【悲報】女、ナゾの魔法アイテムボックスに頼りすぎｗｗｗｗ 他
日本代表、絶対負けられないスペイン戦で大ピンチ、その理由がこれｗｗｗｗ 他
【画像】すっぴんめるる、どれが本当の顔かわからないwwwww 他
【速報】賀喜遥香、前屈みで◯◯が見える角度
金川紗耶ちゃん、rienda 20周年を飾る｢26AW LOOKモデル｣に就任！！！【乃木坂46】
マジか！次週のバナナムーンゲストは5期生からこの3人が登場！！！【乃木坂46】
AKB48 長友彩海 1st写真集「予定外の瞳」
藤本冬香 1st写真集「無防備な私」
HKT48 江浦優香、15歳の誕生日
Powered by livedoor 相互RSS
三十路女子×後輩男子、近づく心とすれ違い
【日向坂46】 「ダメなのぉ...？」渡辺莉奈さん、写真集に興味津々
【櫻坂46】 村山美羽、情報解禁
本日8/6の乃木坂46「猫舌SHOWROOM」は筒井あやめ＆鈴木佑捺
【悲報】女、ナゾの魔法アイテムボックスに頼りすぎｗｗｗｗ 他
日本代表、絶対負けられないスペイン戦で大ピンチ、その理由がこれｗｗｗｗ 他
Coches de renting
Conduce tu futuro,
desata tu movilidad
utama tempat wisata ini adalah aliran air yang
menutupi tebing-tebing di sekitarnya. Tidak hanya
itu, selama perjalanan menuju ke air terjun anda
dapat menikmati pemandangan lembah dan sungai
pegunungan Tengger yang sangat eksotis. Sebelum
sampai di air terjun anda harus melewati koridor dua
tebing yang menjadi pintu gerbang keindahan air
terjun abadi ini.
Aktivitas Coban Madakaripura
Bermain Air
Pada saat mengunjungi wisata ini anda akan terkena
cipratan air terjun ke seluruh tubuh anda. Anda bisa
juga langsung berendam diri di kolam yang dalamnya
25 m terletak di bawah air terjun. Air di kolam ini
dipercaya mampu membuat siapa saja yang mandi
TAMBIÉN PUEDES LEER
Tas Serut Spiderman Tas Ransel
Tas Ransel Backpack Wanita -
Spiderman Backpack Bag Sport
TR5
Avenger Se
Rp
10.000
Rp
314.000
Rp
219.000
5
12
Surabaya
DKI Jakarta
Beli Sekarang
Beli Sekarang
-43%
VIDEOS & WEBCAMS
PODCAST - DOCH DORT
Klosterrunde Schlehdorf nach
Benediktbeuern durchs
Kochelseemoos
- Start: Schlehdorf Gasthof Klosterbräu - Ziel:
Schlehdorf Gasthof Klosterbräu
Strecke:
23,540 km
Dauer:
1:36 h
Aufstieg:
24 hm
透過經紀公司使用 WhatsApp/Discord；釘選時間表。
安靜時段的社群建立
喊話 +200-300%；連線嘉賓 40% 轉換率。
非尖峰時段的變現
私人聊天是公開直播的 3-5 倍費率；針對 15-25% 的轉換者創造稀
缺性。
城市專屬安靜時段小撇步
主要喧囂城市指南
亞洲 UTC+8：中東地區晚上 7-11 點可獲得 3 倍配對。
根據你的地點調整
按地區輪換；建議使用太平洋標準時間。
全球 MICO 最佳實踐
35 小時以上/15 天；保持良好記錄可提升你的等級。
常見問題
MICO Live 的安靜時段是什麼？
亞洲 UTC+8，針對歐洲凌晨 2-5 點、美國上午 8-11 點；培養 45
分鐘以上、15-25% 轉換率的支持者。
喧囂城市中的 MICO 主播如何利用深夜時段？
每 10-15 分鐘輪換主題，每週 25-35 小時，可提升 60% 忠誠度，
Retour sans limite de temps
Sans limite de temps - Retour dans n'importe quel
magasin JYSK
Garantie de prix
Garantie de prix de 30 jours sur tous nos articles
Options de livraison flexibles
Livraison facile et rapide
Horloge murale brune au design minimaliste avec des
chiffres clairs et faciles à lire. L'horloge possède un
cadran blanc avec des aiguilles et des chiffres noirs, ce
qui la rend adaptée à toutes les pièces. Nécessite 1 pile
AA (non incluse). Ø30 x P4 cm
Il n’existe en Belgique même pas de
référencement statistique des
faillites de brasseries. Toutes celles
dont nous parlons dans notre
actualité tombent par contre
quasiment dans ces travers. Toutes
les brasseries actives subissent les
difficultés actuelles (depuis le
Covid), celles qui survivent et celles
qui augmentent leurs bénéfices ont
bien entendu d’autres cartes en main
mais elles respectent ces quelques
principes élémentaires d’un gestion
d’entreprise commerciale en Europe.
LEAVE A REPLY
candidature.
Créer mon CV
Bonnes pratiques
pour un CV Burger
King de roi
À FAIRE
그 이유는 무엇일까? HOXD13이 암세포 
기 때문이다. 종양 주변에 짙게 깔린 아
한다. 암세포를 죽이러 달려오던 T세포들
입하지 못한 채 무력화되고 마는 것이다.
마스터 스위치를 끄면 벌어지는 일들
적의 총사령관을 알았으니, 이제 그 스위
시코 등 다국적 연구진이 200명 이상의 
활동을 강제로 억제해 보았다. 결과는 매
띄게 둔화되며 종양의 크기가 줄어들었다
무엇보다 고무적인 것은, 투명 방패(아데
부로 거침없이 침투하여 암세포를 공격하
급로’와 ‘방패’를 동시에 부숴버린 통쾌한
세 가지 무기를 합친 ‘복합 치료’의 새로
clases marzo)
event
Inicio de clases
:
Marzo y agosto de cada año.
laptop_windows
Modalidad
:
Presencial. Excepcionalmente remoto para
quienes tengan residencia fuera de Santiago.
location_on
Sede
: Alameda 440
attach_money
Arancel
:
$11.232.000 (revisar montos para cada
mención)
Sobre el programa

==========

ACTIVITY
When answering, write out each of the lines above exactly as given.

EXERCISE SOLUTION
【悲報】女、ナゾの魔法アイテムボックスに頼りすぎｗｗｗｗ 他
日本代表、絶対負けられないスペイン戦で大ピンチ、その理由がこれｗｗｗｗ 他
【画像】すっぴんめるる、どれが本当の顔かわからないwwwww 他
【速報】賀喜遥香、前屈みで◯◯が見える角度
金川紗耶ちゃん、rienda 20周年を飾る｢26AW LOOKモデル｣に就任！！！【乃木坂46】
マジか！次週のバナナムーンゲストは5期生からこの3人が登場！！！【乃木坂46】
AKB48 長友彩海 1st写真集「予定外の瞳」
藤本冬香 1st写真集「無防備な私」
HKT48 江浦優香、15歳の誕生日
Powered by livedoor 相互RSS
三十路女子×後輩男子、近づく心とすれ違い
【日向坂46】 「ダメなのぉ...？」渡辺莉奈さん、写真集に興味津々
【櫻坂46】 村山美羽、情報解禁
本日8/6の乃木坂46「猫舌SHOWROOM」は筒井あやめ＆鈴木佑捺
【悲報】女、ナゾの魔法アイテムボックスに頼りすぎｗｗｗｗ 他
日本代表、絶対負けられないスペイン戦で大ピンチ、その理由がこれｗｗｗｗ 他
Coches de renting
Conduce tu futuro,
desata tu movilidad
utama tempat wisata ini adalah aliran air yang
menutupi tebing-tebing di sekitarnya. Tidak hanya
itu, selama perjalanan menuju ke air terjun anda
dapat menikmati pemandangan lembah dan sungai
pegunungan Tengger yang sangat eksotis. Sebelum
sampai di air terjun anda harus melewati koridor dua
tebing yang menjadi pintu gerbang keindahan air
terjun abadi ini.
Aktivitas Coban Madakaripura
Bermain Air
Pada saat mengunjungi wisata ini anda akan terkena
cipratan air terjun ke seluruh tubuh anda. Anda bisa
juga langsung berendam diri di kolam yang dalamnya
25 m terletak di bawah air terjun. Air di kolam ini
dipercaya mampu membuat siapa saja yang mandi
TAMBIÉN PUEDES LEER
Tas Serut Spiderman Tas Ransel
Tas Ransel Backpack Wanita -
Spiderman Backpack Bag Sport
TR5
Avenger Se
Rp
10.000
Rp
314.000
Rp
219.000
5
12
Surabaya
DKI Jakarta
Beli Sekarang
Beli Sekarang
-43%
VIDEOS & WEBCAMS
PODCAST - DOCH DORT
Klosterrunde Schlehdorf nach
Benediktbeuern durchs
Kochelseemoos
- Start: Schlehdorf Gasthof Klosterbräu - Ziel:
Schlehdorf Gasthof Klosterbräu
Strecke:
23,540 km
Dauer:
1:36 h
Aufstieg:
24 hm
透過經紀公司使用 WhatsApp/Discord；釘選時間表。
安靜時段的社群建立
喊話 +200-300%；連線嘉賓 40% 轉換率。
非尖峰時段的變現
私人聊天是公開直播的 3-5 倍費率；針對 15-25% 的轉換者創造稀
缺性。
城市專屬安靜時段小撇步
主要喧囂城市指南
亞洲 UTC+8：中東地區晚上 7-11 點可獲得 3 倍配對。
根據你的地點調整
按地區輪換；建議使用太平洋標準時間。
全球 MICO 最佳實踐
35 小時以上/15 天；保持良好記錄可提升你的等級。
常見問題
MICO Live 的安靜時段是什麼？
亞洲 UTC+8，針對歐洲凌晨 2-5 點、美國上午 8-11 點；培養 45
分鐘以上、15-25% 轉換率的支持者。
喧囂城市中的 MICO 主播如何利用深夜時段？
每 10-15 分鐘輪換主題，每週 25-35 小時，可提升 60% 忠誠度，
Retour sans limite de temps
Sans limite de temps - Retour dans n'importe quel
magasin JYSK
Garantie de prix
Garantie de prix de 30 jours sur tous nos articles
Options de livraison flexibles
Livraison facile et rapide
Horloge murale brune au design minimaliste avec des
chiffres clairs et faciles à lire. L'horloge possède un
cadran blanc avec des aiguilles et des chiffres noirs, ce
qui la rend adaptée à toutes les pièces. Nécessite 1 pile
AA (non incluse). Ø30 x P4 cm
Il n’existe en Belgique même pas de
référencement statistique des
faillites de brasseries. Toutes celles
dont nous parlons dans notre
actualité tombent par contre
quasiment dans ces travers. Toutes
les brasseries actives subissent les
difficultés actuelles (depuis le
Covid), celles qui survivent et celles
qui augmentent leurs bénéfices ont
bien entendu d’autres cartes en main
mais elles respectent ces quelques
principes élémentaires d’un gestion
d’entreprise commerciale en Europe.
LEAVE A REPLY
candidature.
Créer mon CV
Bonnes pratiques
pour un CV Burger
King de roi
À FAIRE
그 이유는 무엇일까? HOXD13이 암세포 
기 때문이다. 종양 주변에 짙게 깔린 아
한다. 암세포를 죽이러 달려오던 T세포들
입하지 못한 채 무력화되고 마는 것이다.
마스터 스위치를 끄면 벌어지는 일들
적의 총사령관을 알았으니, 이제 그 스위
시코 등 다국적 연구진이 200명 이상의 
활동을 강제로 억제해 보았다. 결과는 매
띄게 둔화되며 종양의 크기가 줄어들었다
무엇보다 고무적인 것은, 투명 방패(아데
부로 거침없이 침투하여 암세포를 공격하
급로’와 ‘방패’를 동시에 부숴버린 통쾌한
세 가지 무기를 합친 ‘복합 치료’의 새로
clases marzo)
event
Inicio de clases
:
Marzo y agosto de cada año.
laptop_windows
Modalidad
:
Presencial. Excepcionalmente remoto para
quienes tengan residencia fuera de Santiago.
location_on
Sede
: Alameda 440
attach_money
Arancel
:
$11.232.000 (revisar montos para cada
mención)
Sobre el programa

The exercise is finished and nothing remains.